**Reading passage:**
With a shift in perspective, however, death metal could be viewed in a thoroughly different light. It could be viewed a form of essentialist art. If this is true, then what prior structures could death metal be said to worship? Firstly, death metal posits an immutable essence from which individual human existence stems and from which it cannot escape: biology. Death metal abounds in morbid liturgical hymns about dissection, disease, the tearing of flesh, and the wrenching of bone. Secondly, death metal posits an ‘absolute’ point of reference from which all human actions are judged: death. That ‘all life ends’, is embodied in roaring sentiment in the whole show of death metal. Everyone dies, and reality cares not one whit for the individual. So you, buying your coffee table and matching coasters, beware; your time is finite. Death metal might well be an artistic conduit for spiritual readjustment in the face of something inescapable that, whether we like or not, at some point we are going to have to judge our lives in reference to.
Thirdly, in compositional method and production death metal seems to be inspired, if only implicitly, by prior natural forms. Compositionally, a death metal piece evolves via the linking of riffs according to geometrical shape as opposed to the normal way of linking parts in rock music which is harmonic. This is what give death metal its atonal and, at first, unattractive sound to the uninitiated. Production wise, nihilistic individual units of distorted tone depend on their relation to other such units, or the overarching structure of the song, to achieve beauty in death metal, a bit like matter and the physical universe where a piece of matter, taken by itself, is unremarkable and unsexy.

**Questions:**
[1] List every subject of the "morbid liturgical hymns" that the passage about death metal names.
[2] Using the passage about death metal, mark each statement yes or no, and quote the words that decide it: (a) death metal links its riffs harmonically, as rock music normally does; (b) death metal treats death as an absolute point of reference for judging all human actions; (c) a single piece of matter, taken by itself, is remarkable.
[3] Write the next paragraph of the passage about death metal, beginning after its final sentence.

**Dataset extract:**

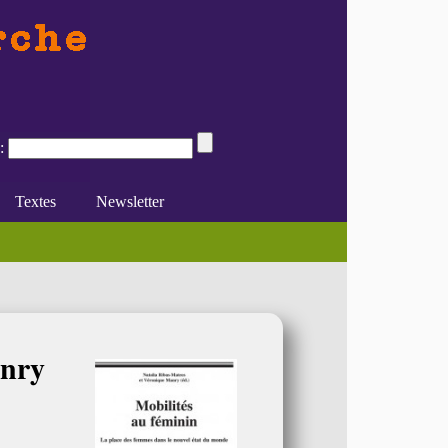
:
Textes
Newsletter
just (...)
e du féminisme
Divers
En ligne
anry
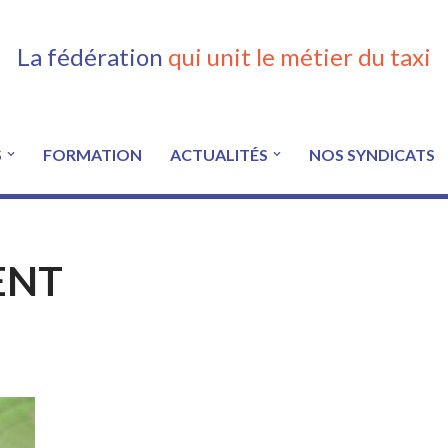
La fédération
qui unit le métier du taxi
S
FORMATION
ACTUALITÉS
NOS SYNDICATS
ENT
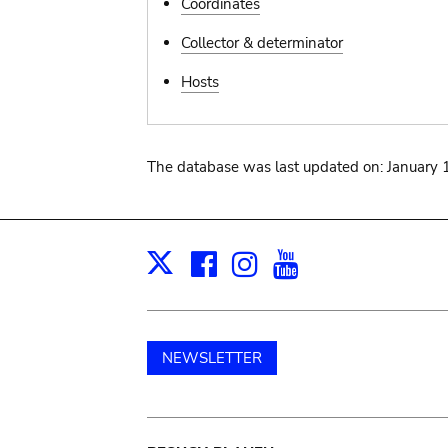
Coordinates
Collector & determinator
Hosts
The database was last updated on: January 
Facebook
Instagram
Youtube
Print
X
NEWSLETTER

**Answers for the exercise:**
[1] dissection, disease, the tearing of flesh, the wrenching of bone

[2]
(a) No: "a death metal piece evolves via the linking of riffs according to geometrical shape as opposed to the normal way of linking parts in rock music which is harmonic"
(b) Yes: "death metal posits an ‘absolute’ point of reference from which all human actions are judged: death"
(c) No: "a piece of matter, taken by itself, is unremarkable and unsexy"

[3]
The list of ways in which death metal could be viewed as an acknowledgement of prior and apparently inescapable aspects of reality is a long one. Battle, night, winter, solitude; all are frequent topics of lyrical subject matter and fodder for imagery. Of course, there are all sorts of aspects of reality that are fixed and inescapable yet which death metal ignores: love, growth, joy, etc. But this is because death metal is concerned with those prior structures to human life that we choose to ignore because they are uncomfortable. Hence its ominous and brooding aesthetics. But while death metal is dark music, anyone who cares to pay enough attention can apprehend that the most worthy contributors to the genre are a world away from writing protest music.
Death metal is not ‘rebelling’ against the uncomfortable parts of life that we are doomed to face up to at some point. It is an attempt to give these aspects of life an artistic redemption. In this, and only this sense, can death metal be said to be ‘humanistic’. It is an attempt at representing those aspects of reality that we often ignore, in order to give them some relevance in human affairs so that we might adjust our lives accordingly, in full awareness of the place of human live in the cosmos.
If all this is correct, then death metal may very well be ‘naturalist religious’ music: A ‘yes’ to, and artistic redemption of, life as process, renewal, conflict and reductive energy.